What the task asks:
For this exercise, write out only the lines of the entries below from the one with "151 | Rev. A |" up to and including the one with "Address 0x2700 : write word with value = 0x5AA5", exactly as they are. Pictures stay out.
------ Records for this task ------
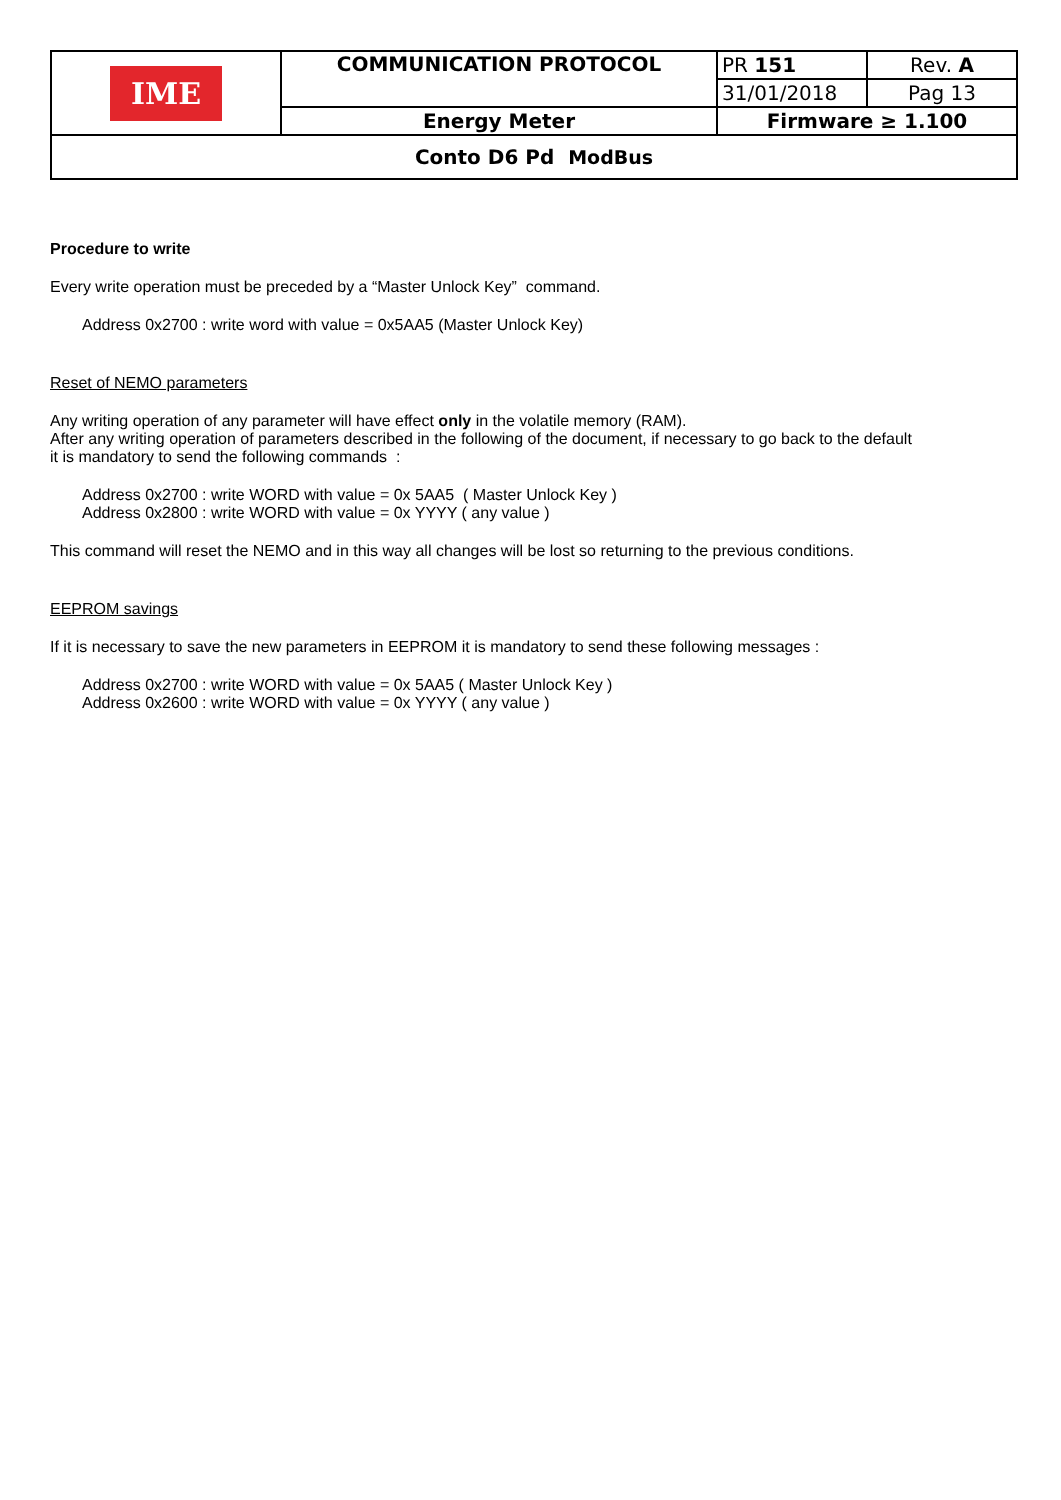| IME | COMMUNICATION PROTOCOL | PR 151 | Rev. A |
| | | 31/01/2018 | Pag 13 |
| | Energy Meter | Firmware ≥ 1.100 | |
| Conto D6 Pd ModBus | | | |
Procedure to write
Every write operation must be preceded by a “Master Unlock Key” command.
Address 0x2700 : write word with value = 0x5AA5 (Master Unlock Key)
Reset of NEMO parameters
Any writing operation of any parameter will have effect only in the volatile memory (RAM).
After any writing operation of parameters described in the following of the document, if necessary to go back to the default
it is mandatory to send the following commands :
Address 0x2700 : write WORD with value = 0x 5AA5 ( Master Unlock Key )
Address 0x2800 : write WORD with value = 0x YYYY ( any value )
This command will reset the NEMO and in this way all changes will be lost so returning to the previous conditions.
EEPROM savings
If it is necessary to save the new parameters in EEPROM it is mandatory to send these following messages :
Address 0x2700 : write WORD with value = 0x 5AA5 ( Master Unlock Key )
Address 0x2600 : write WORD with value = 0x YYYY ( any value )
------
------ Records for this task ------
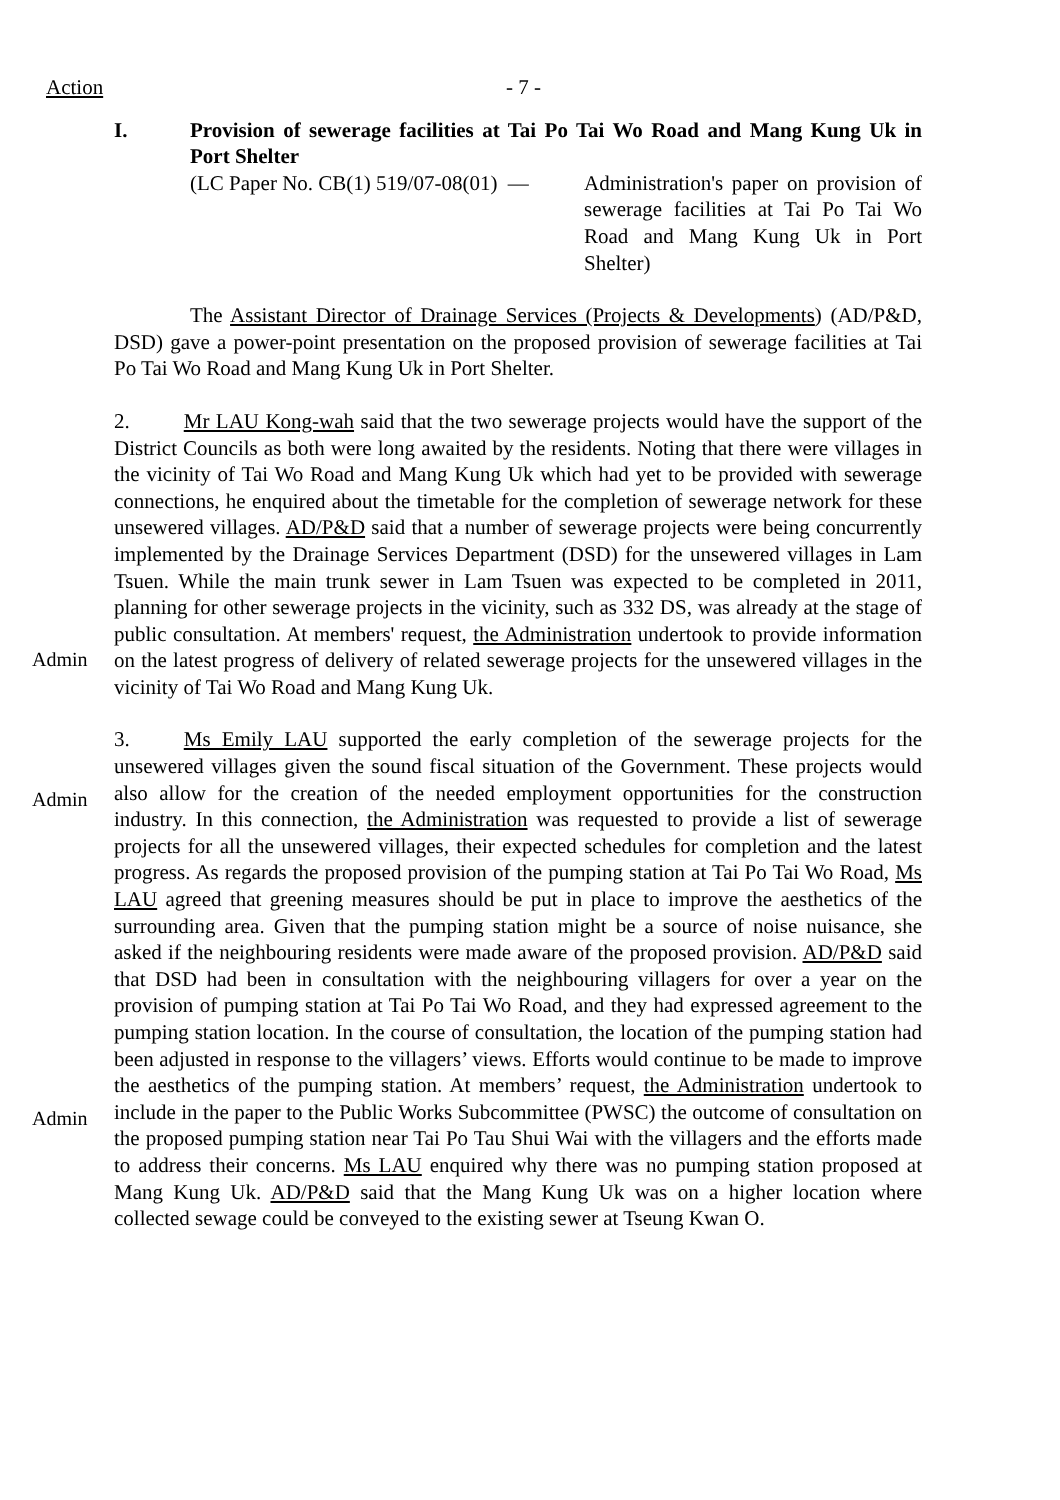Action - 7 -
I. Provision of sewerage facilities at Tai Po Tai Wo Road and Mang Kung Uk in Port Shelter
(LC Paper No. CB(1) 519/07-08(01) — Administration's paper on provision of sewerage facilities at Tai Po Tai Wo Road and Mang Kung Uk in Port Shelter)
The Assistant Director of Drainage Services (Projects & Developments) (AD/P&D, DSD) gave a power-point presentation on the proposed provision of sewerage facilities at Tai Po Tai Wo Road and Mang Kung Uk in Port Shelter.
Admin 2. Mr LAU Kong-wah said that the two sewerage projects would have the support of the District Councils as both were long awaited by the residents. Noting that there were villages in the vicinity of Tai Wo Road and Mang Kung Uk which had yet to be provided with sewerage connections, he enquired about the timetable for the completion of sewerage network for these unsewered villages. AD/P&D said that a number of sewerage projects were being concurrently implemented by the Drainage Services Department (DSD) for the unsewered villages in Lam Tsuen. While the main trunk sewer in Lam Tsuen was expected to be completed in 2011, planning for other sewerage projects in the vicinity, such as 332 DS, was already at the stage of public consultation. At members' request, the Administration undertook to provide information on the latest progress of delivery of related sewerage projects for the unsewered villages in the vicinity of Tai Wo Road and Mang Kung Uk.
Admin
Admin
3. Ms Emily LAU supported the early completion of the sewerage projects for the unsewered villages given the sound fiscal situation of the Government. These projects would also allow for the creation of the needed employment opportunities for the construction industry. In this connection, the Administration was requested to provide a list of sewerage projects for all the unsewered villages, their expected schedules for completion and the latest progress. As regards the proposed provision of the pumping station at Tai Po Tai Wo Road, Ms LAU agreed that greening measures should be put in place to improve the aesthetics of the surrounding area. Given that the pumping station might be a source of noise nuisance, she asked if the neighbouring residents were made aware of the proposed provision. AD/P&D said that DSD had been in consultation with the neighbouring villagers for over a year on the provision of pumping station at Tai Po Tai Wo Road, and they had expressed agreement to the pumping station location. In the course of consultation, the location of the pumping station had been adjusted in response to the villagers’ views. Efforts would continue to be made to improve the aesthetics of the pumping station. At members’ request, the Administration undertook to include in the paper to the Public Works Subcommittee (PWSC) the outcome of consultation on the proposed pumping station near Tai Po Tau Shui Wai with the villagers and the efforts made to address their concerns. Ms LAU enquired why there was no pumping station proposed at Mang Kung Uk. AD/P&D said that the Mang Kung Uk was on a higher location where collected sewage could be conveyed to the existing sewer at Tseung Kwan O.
------
Task solution:
| IME | COMMUNICATION PROTOCOL | PR 151 | Rev. A |
| | | 31/01/2018 | Pag 13 |
| | Energy Meter | Firmware ≥ 1.100 | |
| Conto D6 Pd ModBus | | | |
Procedure to write
Every write operation must be preceded by a “Master Unlock Key” command.
Address 0x2700 : write word with value = 0x5AA5 (Master Unlock Key)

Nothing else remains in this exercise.